A globalização e a difusão da tecnologia da informação intensificaram o processo de urbanização, atraindo pessoas para as cidades que concentram as atividades econômicas. A maior parte de nossa população mora nas cidades. Diante deste quadro de riqueza e miséria, perguntamos se há solução para os problemas urbanos. Onde dormirão os pobres e desempregados em especial neste inverno que começa intenso.

As cidades continuarão a crescer com o avanço da globalização, porém, serão cada vez mais caóticas se não houver a globalização da solidariedade.

Com um esforço sério na administração pública, o combate à corrupção, metas claras e competência, ouvindo os anseios da população, é possível solucionar os problemas da cidade desde que o ser humano seja prioridade.

A solução dos problemas urbanos, como: moradia, trabalho, transporte, educação, segurança, passa pela  solidariedade e honestidade tanto dos cidadãos comuns como dos que governam. É preciso fazer a cooperação entre as pessoas superar a competição.

Aprimorar laços familiares, porque, em um ambiente acelerado como o as cidades, a família é um porto seguro de apoio e convivência, porque são laços afetivos duradouros em meio a relacionamentos curtos e parciais.

A Bíblia fala da cidade de Babilônia, sinal da confusão e desentendimento (cf. Gn cap. 9) e no final, fala da Jerusalém Celeste, concretização do sonho de Deus e da Humanidade (cf. Ap cap. 22). Esta é a cidade ideal, na qual Deus habita em meio aos cidadãos, como uma luz essencial que tudo ilumina e vivifica. Hoje, coexistem as duas cidades.

Egoísmo e concentração de renda de um lado e de outro a solidariedade, o amor e partilha. A Jerusalém Celeste vai prevalecer, Deus está comprometido com ela.

“Deus está presente na cidade” (cf. DAp n. 214), esta presença nos ajuda a superar a “cultura do descarte” e adotar a “cultura da inclusão”. O papa Francisco escreve: “O específico do cristianismo é conceber-se como fermento na massa. Isto equivale a sentir-se premiado por um Deus que já está vivendo na cidade, vitalmente misturado e unido a todos e cada um”.
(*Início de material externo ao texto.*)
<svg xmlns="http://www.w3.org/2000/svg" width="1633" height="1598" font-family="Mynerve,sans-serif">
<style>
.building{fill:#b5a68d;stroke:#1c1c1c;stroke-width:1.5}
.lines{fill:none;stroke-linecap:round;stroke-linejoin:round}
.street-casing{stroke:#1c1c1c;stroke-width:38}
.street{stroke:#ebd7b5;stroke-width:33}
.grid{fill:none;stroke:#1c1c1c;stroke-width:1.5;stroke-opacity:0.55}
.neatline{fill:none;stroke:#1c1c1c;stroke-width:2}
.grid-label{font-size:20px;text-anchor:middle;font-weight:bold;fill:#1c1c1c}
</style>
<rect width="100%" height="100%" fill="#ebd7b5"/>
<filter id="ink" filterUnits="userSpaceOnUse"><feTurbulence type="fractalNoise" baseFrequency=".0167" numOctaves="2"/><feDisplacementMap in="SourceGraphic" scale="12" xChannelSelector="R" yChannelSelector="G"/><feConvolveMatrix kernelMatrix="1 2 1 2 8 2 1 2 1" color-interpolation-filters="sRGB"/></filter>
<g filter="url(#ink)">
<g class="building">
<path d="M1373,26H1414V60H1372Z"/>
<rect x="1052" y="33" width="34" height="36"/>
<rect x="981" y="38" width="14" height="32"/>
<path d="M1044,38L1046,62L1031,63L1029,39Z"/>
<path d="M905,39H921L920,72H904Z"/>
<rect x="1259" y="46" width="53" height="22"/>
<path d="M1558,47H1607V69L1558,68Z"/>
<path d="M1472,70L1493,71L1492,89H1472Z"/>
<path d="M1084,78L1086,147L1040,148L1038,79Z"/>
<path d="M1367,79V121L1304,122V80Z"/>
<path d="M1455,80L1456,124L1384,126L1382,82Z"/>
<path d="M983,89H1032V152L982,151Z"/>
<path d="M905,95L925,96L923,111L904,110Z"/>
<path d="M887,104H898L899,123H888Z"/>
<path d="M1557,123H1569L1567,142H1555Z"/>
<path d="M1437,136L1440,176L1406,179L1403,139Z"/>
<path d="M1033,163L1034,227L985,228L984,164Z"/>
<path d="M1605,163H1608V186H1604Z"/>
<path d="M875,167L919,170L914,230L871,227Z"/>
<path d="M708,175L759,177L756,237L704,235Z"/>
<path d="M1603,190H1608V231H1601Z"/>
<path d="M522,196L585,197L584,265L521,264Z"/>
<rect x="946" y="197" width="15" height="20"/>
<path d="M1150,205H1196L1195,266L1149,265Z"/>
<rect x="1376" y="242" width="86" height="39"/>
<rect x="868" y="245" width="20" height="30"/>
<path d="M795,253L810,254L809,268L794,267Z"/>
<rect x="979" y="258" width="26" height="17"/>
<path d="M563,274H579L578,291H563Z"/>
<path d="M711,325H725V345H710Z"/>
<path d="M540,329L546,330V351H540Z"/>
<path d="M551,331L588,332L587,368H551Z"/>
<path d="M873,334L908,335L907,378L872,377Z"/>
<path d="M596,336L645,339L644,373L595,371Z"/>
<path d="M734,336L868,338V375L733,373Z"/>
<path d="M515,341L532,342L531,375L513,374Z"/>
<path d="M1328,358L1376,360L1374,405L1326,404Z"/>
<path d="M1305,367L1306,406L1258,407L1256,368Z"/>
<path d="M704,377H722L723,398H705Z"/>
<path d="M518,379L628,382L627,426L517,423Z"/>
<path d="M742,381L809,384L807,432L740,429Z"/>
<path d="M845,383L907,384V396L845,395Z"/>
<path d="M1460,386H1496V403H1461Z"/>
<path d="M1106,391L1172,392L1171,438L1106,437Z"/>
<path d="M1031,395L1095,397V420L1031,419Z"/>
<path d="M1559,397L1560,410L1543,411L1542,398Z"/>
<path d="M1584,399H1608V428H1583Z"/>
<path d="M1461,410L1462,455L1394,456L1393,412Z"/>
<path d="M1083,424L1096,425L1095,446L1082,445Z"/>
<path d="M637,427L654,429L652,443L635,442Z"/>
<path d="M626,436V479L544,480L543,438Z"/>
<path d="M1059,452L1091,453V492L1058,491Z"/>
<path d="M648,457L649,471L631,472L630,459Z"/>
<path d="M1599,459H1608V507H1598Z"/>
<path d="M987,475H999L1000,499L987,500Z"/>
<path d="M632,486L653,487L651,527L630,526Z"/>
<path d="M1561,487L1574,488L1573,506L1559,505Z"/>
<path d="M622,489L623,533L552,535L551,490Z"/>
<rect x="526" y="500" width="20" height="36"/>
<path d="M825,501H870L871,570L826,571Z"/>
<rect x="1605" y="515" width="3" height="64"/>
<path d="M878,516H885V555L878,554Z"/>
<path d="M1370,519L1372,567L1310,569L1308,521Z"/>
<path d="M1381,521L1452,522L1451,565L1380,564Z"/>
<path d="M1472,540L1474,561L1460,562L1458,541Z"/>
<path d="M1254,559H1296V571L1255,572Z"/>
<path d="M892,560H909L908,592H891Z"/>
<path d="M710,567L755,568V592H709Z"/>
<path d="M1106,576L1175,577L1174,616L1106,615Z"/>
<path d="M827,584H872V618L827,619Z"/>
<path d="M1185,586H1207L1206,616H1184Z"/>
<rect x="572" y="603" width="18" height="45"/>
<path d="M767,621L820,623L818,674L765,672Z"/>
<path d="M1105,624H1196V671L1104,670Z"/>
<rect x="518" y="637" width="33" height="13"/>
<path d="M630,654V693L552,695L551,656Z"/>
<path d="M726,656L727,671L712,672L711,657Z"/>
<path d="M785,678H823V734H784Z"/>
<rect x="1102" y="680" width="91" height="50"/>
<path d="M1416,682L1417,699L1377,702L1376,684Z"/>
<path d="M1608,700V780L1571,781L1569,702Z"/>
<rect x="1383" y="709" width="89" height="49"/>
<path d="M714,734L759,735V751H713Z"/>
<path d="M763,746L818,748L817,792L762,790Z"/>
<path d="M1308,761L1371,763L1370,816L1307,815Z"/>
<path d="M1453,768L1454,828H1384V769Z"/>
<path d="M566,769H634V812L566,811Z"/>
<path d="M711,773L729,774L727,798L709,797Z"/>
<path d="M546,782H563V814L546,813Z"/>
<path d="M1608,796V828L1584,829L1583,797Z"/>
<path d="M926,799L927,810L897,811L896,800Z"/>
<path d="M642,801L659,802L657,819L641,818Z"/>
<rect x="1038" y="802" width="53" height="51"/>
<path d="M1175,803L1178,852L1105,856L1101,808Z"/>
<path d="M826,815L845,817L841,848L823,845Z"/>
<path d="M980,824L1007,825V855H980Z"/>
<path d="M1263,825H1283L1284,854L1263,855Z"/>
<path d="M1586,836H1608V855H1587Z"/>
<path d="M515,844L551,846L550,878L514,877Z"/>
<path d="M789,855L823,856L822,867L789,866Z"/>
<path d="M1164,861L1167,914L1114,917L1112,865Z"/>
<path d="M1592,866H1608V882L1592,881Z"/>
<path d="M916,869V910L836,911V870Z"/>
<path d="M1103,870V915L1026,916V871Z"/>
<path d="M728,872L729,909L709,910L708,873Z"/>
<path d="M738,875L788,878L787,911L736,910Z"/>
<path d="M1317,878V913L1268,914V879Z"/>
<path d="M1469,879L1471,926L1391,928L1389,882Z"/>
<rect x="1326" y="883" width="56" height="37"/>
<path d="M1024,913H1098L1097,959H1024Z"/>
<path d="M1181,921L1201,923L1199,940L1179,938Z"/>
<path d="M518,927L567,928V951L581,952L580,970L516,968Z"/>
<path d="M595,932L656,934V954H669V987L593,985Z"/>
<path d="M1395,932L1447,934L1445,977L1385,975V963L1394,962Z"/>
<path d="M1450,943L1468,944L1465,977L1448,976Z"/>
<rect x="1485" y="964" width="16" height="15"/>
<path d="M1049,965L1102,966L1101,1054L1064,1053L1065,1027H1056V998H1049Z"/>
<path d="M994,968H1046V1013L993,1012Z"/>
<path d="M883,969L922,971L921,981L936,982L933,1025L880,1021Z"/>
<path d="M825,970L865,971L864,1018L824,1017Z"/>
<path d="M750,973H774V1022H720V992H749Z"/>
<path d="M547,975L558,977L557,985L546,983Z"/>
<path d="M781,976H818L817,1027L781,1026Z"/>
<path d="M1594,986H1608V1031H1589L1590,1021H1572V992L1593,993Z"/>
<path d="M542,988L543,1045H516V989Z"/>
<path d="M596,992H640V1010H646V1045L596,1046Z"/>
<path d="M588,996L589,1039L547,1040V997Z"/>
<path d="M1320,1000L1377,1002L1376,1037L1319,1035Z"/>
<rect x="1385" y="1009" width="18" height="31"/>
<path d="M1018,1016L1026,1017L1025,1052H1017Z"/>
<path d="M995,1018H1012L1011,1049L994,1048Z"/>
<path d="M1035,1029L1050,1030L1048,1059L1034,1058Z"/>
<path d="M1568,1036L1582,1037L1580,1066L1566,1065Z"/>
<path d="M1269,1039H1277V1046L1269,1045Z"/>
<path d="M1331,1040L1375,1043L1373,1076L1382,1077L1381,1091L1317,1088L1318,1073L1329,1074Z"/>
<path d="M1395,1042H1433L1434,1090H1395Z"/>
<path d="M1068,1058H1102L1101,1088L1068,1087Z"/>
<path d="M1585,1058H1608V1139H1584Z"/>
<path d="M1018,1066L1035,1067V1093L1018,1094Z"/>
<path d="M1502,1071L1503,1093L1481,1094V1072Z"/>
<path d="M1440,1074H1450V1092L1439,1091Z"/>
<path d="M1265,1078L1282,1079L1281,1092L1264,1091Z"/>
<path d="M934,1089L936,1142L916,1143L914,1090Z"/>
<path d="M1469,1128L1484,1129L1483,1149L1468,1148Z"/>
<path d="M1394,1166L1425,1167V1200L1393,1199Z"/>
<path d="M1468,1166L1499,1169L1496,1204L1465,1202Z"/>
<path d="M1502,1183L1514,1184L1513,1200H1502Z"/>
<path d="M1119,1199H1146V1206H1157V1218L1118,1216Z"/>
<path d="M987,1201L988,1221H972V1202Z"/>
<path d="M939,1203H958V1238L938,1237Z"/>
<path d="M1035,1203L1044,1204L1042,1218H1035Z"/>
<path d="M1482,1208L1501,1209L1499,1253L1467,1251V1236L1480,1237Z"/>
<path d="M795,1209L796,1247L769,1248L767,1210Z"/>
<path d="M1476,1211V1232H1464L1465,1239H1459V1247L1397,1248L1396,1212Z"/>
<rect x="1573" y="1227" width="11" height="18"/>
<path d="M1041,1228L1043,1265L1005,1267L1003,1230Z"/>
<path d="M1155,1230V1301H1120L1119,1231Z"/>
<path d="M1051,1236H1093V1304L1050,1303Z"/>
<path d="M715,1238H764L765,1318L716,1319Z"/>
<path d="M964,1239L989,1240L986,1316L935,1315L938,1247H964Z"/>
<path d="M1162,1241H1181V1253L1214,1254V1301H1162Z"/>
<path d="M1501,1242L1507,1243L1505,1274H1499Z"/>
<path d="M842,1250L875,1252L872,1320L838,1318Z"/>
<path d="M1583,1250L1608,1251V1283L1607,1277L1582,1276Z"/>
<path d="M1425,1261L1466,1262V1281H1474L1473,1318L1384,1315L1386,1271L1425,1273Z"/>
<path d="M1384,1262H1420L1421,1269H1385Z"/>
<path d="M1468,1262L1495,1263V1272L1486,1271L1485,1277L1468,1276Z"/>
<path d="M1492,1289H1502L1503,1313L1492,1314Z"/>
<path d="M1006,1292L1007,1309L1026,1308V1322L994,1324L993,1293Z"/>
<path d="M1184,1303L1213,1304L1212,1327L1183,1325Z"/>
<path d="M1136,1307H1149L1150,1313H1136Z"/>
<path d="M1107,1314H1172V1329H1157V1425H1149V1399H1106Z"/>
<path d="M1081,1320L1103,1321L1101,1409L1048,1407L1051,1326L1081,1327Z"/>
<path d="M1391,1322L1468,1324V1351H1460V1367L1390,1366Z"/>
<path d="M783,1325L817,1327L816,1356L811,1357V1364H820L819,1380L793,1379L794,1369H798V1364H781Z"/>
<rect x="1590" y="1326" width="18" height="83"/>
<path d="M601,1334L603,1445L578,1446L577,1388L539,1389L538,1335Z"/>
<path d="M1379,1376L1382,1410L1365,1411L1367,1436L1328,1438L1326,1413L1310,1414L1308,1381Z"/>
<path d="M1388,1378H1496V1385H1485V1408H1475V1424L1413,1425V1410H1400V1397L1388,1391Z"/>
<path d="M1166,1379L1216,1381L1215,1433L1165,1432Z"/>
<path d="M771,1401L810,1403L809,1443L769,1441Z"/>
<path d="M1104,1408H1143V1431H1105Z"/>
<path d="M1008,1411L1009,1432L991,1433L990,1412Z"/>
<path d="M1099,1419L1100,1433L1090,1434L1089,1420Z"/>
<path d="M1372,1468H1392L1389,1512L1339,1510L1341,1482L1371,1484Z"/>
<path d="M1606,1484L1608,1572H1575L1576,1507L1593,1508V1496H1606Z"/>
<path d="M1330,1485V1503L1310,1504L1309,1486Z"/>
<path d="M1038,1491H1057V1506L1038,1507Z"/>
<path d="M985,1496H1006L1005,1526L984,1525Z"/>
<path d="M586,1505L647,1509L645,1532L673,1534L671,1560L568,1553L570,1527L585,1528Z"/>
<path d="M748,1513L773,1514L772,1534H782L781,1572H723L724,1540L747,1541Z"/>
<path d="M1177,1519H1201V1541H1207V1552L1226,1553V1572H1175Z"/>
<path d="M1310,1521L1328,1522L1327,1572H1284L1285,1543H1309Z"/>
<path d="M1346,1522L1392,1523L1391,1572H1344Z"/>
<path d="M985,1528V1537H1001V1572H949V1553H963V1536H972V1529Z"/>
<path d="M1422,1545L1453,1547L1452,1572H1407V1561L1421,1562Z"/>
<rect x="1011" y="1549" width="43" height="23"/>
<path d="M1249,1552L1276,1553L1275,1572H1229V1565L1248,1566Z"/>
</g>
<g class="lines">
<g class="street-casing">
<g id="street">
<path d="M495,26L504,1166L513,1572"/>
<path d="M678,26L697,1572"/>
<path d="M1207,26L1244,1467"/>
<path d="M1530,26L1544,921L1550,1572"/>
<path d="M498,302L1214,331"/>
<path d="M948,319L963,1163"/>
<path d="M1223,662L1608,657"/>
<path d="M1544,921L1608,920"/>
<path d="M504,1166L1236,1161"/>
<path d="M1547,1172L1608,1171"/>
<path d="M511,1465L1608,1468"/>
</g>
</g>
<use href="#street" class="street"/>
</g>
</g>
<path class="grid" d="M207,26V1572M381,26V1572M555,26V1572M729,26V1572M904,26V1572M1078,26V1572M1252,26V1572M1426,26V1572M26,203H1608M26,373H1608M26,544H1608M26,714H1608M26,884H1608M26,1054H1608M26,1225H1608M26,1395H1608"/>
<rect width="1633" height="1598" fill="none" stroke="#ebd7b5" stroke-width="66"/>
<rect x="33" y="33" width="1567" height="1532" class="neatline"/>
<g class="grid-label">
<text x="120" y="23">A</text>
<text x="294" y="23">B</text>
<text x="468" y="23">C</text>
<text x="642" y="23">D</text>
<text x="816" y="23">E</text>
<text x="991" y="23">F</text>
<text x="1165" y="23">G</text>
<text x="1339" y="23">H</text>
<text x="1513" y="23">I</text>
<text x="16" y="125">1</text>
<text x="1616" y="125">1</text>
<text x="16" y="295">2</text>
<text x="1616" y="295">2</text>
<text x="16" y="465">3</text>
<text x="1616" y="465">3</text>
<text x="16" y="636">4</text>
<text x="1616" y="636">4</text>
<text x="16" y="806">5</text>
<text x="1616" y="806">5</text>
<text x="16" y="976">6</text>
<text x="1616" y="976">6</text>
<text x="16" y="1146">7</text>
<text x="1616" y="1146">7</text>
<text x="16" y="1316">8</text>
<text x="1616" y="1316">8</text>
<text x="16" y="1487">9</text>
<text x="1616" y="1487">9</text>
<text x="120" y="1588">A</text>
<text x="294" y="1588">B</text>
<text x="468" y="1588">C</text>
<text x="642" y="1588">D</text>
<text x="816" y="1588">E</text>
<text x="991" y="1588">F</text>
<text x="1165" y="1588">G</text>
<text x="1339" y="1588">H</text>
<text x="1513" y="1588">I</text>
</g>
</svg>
Em nossa realidade existem gestos que confirmam esta realidade, como o da menina Catarina, que oferece café aos coletores de lixo que trabalham na noite fria da cidade (cf. Diário – Setecidades – 20.6.2016 p. 9).

Gestos assim de respeito e carinho em meio à indiferença e preconceito, mostram que Deus habita a cidade através das pessoas que fazem o bem. Que nossas cidades caminhem nesta direção, construindo a “Jerusalém Celeste” em nosso meio. O olhar da fé descobre e cria uma cidade renovada na presença de Deus que nela mora.